Biotechnologies
Le G20 agricole et le projet Breedwheat relancent la recherche variétale en blé
« JE REVE D’UN BLE captant l’azote de l’air, d’un maïs résistant au stress hydrique ou encore de cultures dédiées aux biocraburants au meilleur rendement énergétique », confiait Patrick Durand, coprésident de la Commission environnement de la Société des agriculteurs de France lors d’un colloque sur les biotechnologies végétales organisé par la Saf le 20 septembre à Paris. Ces variétés relevant pour l’instant de la science fiction pourraient voir le jour grâce aux biotechnologies végétales et en particulier grâce à la connaissance du génome des plantes. Si celui du maïs a déjà été intégralement séquencé en novembre 2009, celui du blé, première céréale consommée dans le monde, suscite bien des convoitises. Le manque d’intérêt passé d’une grande partie de la recherche privée et l’ampleur du travail nécessaire pour dresser la carte génétique de la graminée ont considérablement limité les progrès variétaux par rapport au maïs et au soja. Leurs surfaces ont d’ailleurs fortement progressé dans le monde au détriment du blé, traduisant en partie les progrès permis par la biotechnologie et notamment les OGM, pour l’instant absent en blé.
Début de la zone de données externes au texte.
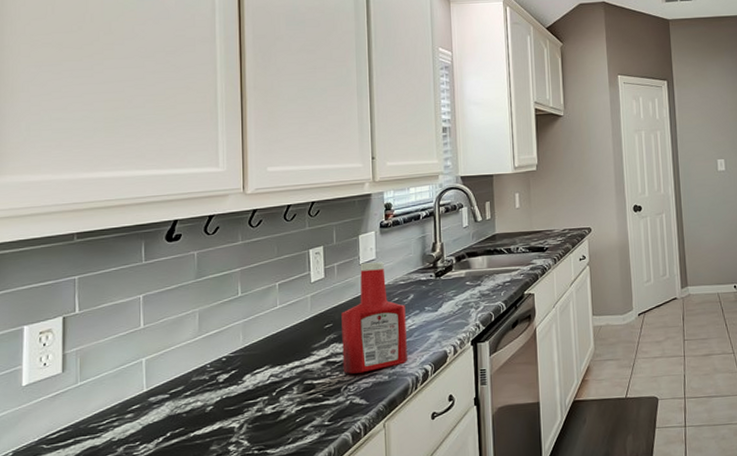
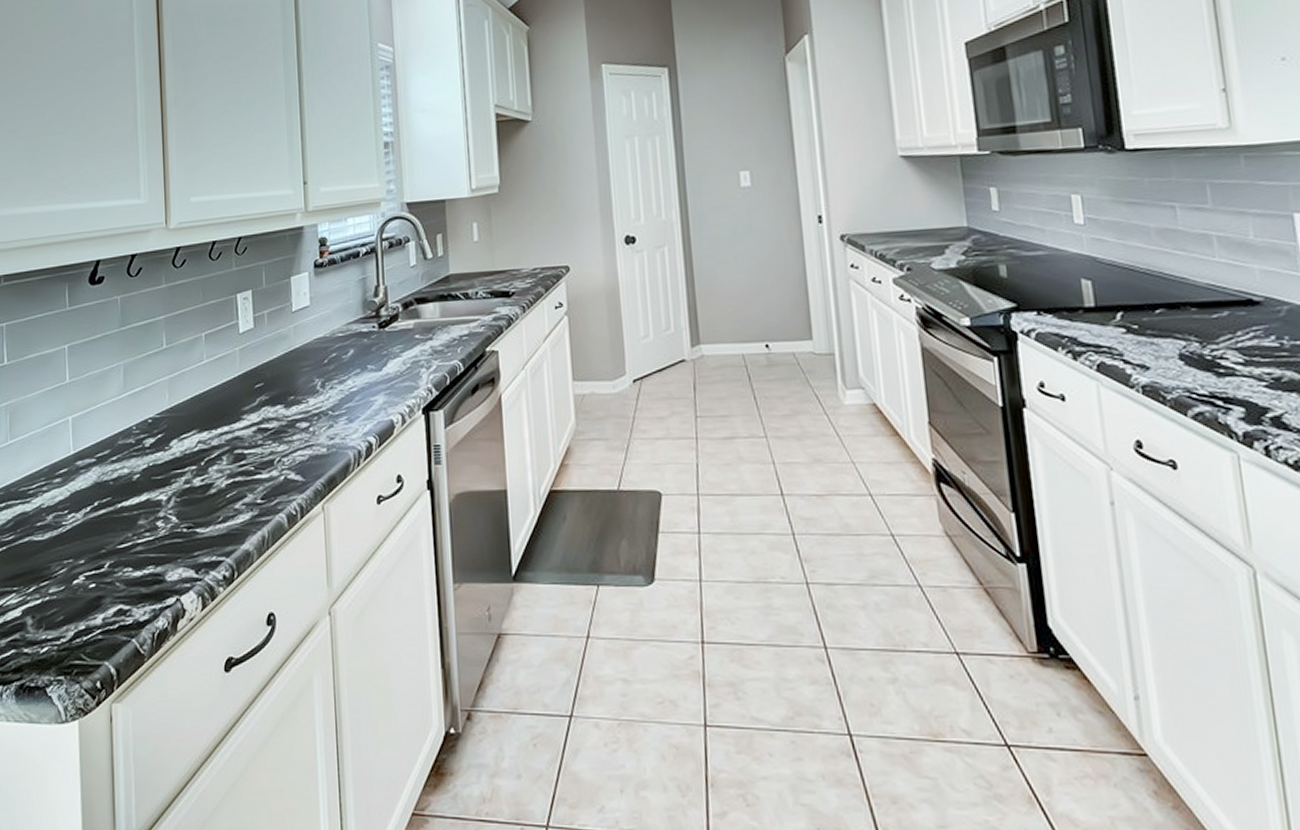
ketchup bottle: present [341,261,407,374] -> none [273,309,348,444]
Une situation amenée à évoluer au regard des décisions prises par le G20 agricole et la recherche publique française, soutenus par les entreprises privées.
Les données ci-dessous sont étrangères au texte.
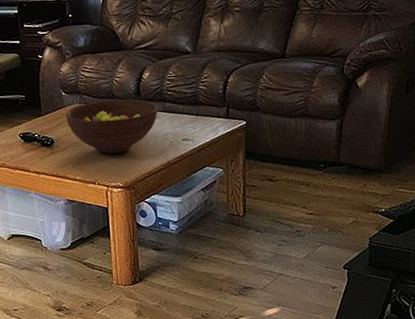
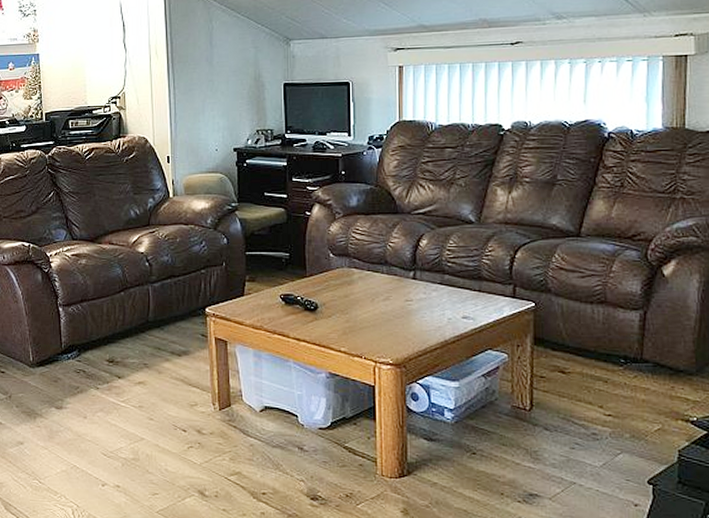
fruit bowl: present [65,99,158,154] -> none [332,266,436,326]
Le séquençage du blé pourrait être une réalité d’ici 3 ans, selon Catherine Feuillet
Parmi les 5 mesures prises lors de la signature de l’accord du G20 agricole figure la recherche agricole et notamment le séquençage du blé, dont les efforts de recherche sont en très nette perte de vitesse au profit d’autres espèces jugées plus rentables. Les rendements en blé stagnent dans le monde depuis le milieu des années 90, mais pas uniquement à cause du retrait de la recherche. « Le progrès génétique a été continu mais les incidents climatiques de plus en plus violents et fréquents expliquent la stagnation observée. Il faut intégrer le réchauffement du climat dans nos recherches », explique Catherine Feuillet, directrice de recherche à l’Inra Clermont- Ferrand. « Mais il manque une pièce essentielle : la séquence du génome du blé qui comporte environ 90.000 gênes », ajoute t-elle. Un travail considérable pour les chercheurs puisque, à titre de comparaison, « la taille du génome du maïs correspond à la distance Paris-Strasbourg quand celui du blé représente Paris-Melbourne ! » Pour la chercheuse française le séquençage du génome du blé « pourrait être achevé d’ici trois ans si tous les moyens sont là ».
L’idée générale de ce projet international est de faire progresser plus rapidement la recherche variétale sur le blé en mettant en commun toutes les forces scientifiques des pays participants. « La communauté scientifique internationale n’a aucun problème avec l’idée de travailler ensemble, car nous connaissons tous l’ampleur du travail », assure Catherine Feuillet. Concernant l’accès aux ressources scientifiques, « la séquence brute du blé sera disponible pour tous, mais certains marqueurs seront codés et ne seront accessibles que par certaines sociétés privées, notamment celles qui participent déjà activement aux recherches », précise Catherine Feuillet.
Breedwheat, un projet global pour doper la recherche française sur le blé
Le 29 septembre dernier, c’est le programme Breedwheat, une initiative française de l’Inra, qui a été lancé, avec Catherine Feuillet à ses commandes. Il s’agit du premier projet d’investissement d’avenir de la catégorie “Biotechnologie Bioressources”. Breedwheat, auquel participe également le secteur privé*, entend « lever des verrous scientifiques et technologiques qui ont jusqu’à présent empêché le développement d’outils performants pour la sélection moléculaire ainsi que l’exploitation efficace des ressources génétiques en amélioration » selon l’Inra. Avec un budget de 34 M€ sur neuf ans dont 9 M€ attribués par l’Agence nationale de la recherche, Breedwheat a pour ambition « de renforcer la compétitivité de la filière de sélection et de production du blé en France ». Les recherches concerneront en priorité l’amélioration du rendement, la tolérance aux stress (insectes, maladies, sécheresse...) et la qualité du blé. Le pôle de compétitivité, Céréales Vallée en Auvergne, a en charge la diffusion des résultats et la formation du projet Breedwheat.
* 26 partenaires dont 15 unités de recherche (Inra, universités...) et 11 industriels, à savoir : Arvalis-Institut du végétal, RAGT, Bioplante, Biogemma, Limagrain Europe, Syngenta, Agri Obtention SA, Momont, Caussade Semences, Bayer SAS-Bayer CropScience et Secobra Recherches.